An experienced attorney is trained to apply the law to the facts of your particular situation, and to work with you to get the best results possible. If you have reached the point where you are considering contacting a family law attorney, the next step will be to prepare for your initial consultation.  After you have made an appointment for your initial consultation, create a list and/or timetable of the significant events in your family law case.

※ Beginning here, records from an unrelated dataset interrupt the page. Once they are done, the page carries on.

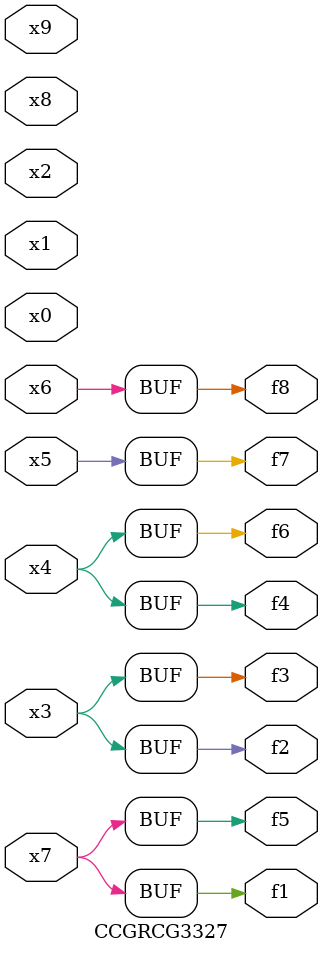
<source format=v>
module CCGRCG3327(
	input x0, x1, x2, x3, x4, x5, x6, x7, x8, x9,
	output f1, f2, f3, f4, f5, f6, f7, f8
);
	assign f1 = x7;
	assign f2 = x3;
	assign f3 = x3;
	assign f4 = x4;
	assign f5 = x7;
	assign f6 = x4;
	assign f7 = x5;
	assign f8 = x6;
endmodule

</source>
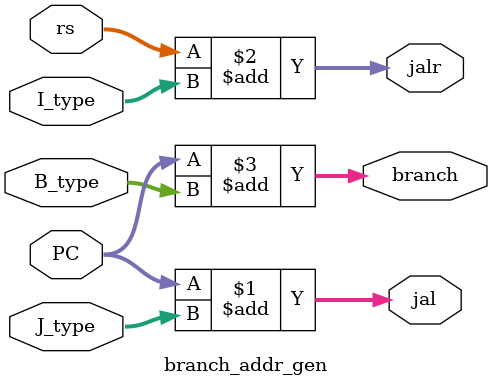
<source format=v>
`timescale 1ns / 1ps

// branch_addr_gen.v
// Members: Daniel Gutierrez
// Description: Generates branches from different instructional formats

module branch_addr_gen(
    input [31:0] PC, J_type, B_type, I_type, rs,
    output [31:0] jal, jalr, branch
    );

    assign jal = PC + J_type;
    assign jalr = rs + I_type;
    assign branch = PC + B_type;
endmodule

</source>
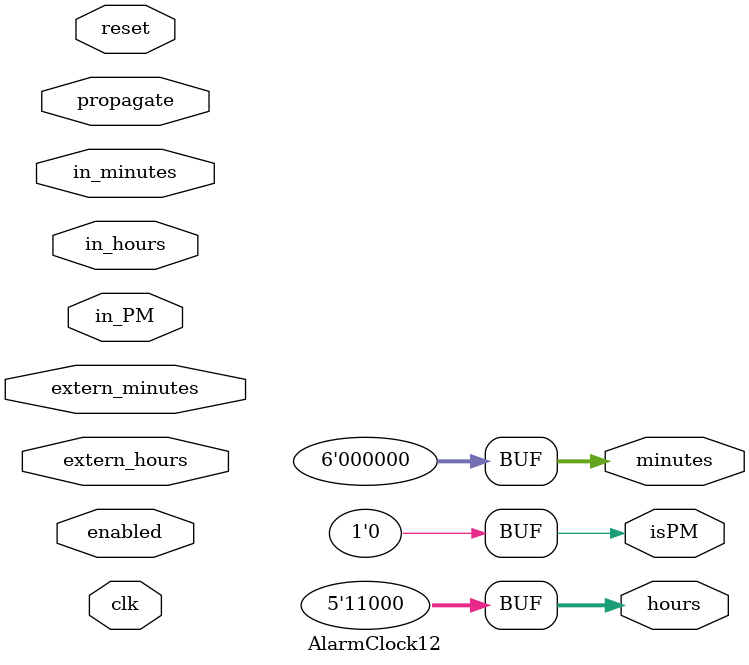
<source format=v>
`timescale 1ns / 1ps
module AlarmClock12(
   input enabled,
	input clk,
	input reset,
	input propagate,
	input [4:0] extern_hours,
	input [5:0] extern_minutes,
	input in_PM,
	input [3:0] in_hours,
	input [5:0] in_minutes,
	
	output reg isPM,
	output reg [4:0] hours,
	output reg [5:0] minutes
    );
	 
	parameter NOALARM = 5'b11000; // 24 hour as no alarm state

	initial begin
		isPM <= 0;
		hours <= NOALARM;
		minutes <= 0;
	end
	
endmodule

</source>
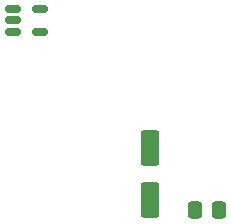
<source format=gbr>
%TF.GenerationSoftware,KiCad,Pcbnew,(7.0.0)*%
%TF.CreationDate,2024-08-26T11:17:35-04:00*%
%TF.ProjectId,nrf24l01_bob,6e726632-346c-4303-915f-626f622e6b69,rev?*%
%TF.SameCoordinates,Original*%
%TF.FileFunction,Paste,Top*%
%TF.FilePolarity,Positive*%
%FSLAX46Y46*%
G04 Gerber Fmt 4.6, Leading zero omitted, Abs format (unit mm)*
G04 Created by KiCad (PCBNEW (7.0.0)) date 2024-08-26 11:17:35*
%MOMM*%
%LPD*%
G01*
G04 APERTURE LIST*
G04 Aperture macros list*
%AMRoundRect*
0 Rectangle with rounded corners*
0 $1 Rounding radius*
0 $2 $3 $4 $5 $6 $7 $8 $9 X,Y pos of 4 corners*
0 Add a 4 corners polygon primitive as box body*
4,1,4,$2,$3,$4,$5,$6,$7,$8,$9,$2,$3,0*
0 Add four circle primitives for the rounded corners*
1,1,$1+$1,$2,$3*
1,1,$1+$1,$4,$5*
1,1,$1+$1,$6,$7*
1,1,$1+$1,$8,$9*
0 Add four rect primitives between the rounded corners*
20,1,$1+$1,$2,$3,$4,$5,0*
20,1,$1+$1,$4,$5,$6,$7,0*
20,1,$1+$1,$6,$7,$8,$9,0*
20,1,$1+$1,$8,$9,$2,$3,0*%
G04 Aperture macros list end*
%ADD10RoundRect,0.250000X-0.337500X-0.475000X0.337500X-0.475000X0.337500X0.475000X-0.337500X0.475000X0*%
%ADD11RoundRect,0.250000X0.550000X-1.250000X0.550000X1.250000X-0.550000X1.250000X-0.550000X-1.250000X0*%
%ADD12RoundRect,0.150000X-0.512500X-0.150000X0.512500X-0.150000X0.512500X0.150000X-0.512500X0.150000X0*%
G04 APERTURE END LIST*
D10*
%TO.C,C4*%
X143742500Y-101346000D03*
X145817500Y-101346000D03*
%TD*%
D11*
%TO.C,C3*%
X139954000Y-100498000D03*
X139954000Y-96098000D03*
%TD*%
D12*
%TO.C,U2*%
X128402500Y-84328000D03*
X128402500Y-85278000D03*
X128402500Y-86228000D03*
X130677500Y-86228000D03*
X130677500Y-84328000D03*
%TD*%
M02*

</source>
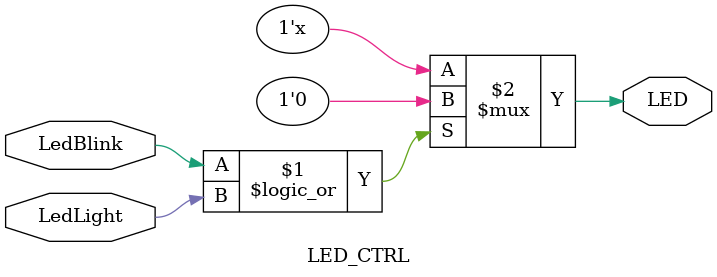
<source format=v>
module LED_CTRL( 
	input	LedBlink,LedLight,
	output	LED
);
	assign	LED  = (LedBlink || LedLight)? 1'b0 : 1'hz;

endmodule

</source>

In preparing for your initial consultation, gather as much information and/or documentation as possible to provide to your attorney.  In order to assist your attorney, do your best to gather the following information:

  • Copies of your marriage and birth certificates.
  • Date of marriage, and timeline of events in marriage.
  • Education and employment background of both parties.
  • Names and ages of children.
  • A copy of any domestic contracts which may exist (i.e. a prenuptial agreement).
  • Information about any previous legal proceedings between the spouses, or involving any of the children.
  • Dates and particulars about any previous separations, attempts at reconciliation, or marriage counseling.
  • The name of your employer, and your spouse’s employer, including dates of employment.
  • Social security numbers and driver’s license numbers for yourself, your spouse, and your children.
  • Copies of your (single or joint) income tax returns for the last (3) three years.
  • Copies of your last three (3) pay stubs, if you work outside the home.
  • Your spouse’s income, and other household income.
  • Any and all banking information including the name of the bank, saving and checking account numbers, account balances, and the names on the account(s).
  • Stocks, bonds, and other investment information.
  • The nature and value of any retirement and pension accounts, including whose name each account is in, and the date contributions to any such accounts began.
  • An itemization of valuable personal property, such as jewelry, artwork, antiques, and other valuable collections.
  • Information concerning any and all real estate owned or acquired during the marriage, including, but not limited to, the purchase date, purchase price, remaining balance on any mortgage(s) on the property, and the current value of any real estate holdings.
  • A comprehensive list of all debts, including the amount owed, to whom, account numbers, when any such debts were incurred, and whose name they are in.
  • Any facts which may be significant to your case, such as drug/alcohol abuse, if either party every committed a crime, domestic abuse, or sexual misconduct.

When discussing the facts of your case with your attorney, it is imperative for you to be forthcoming and honest.  If your attorney doesn’t know all the facts of your case, he or she will not be able to be as effective as possible when representing you.  The other important thing to keep in mind in preparing to meet with your attorney is to make a list of questions, so you do not forget to ask those questions that really matter to you.  During the consultation, if you do not understand anything that it being discussed, it is important to ask the attorney for clarification, or further explanation.  It is important for you to understand everything that is going on in your case, so that you can make the best decisions possible.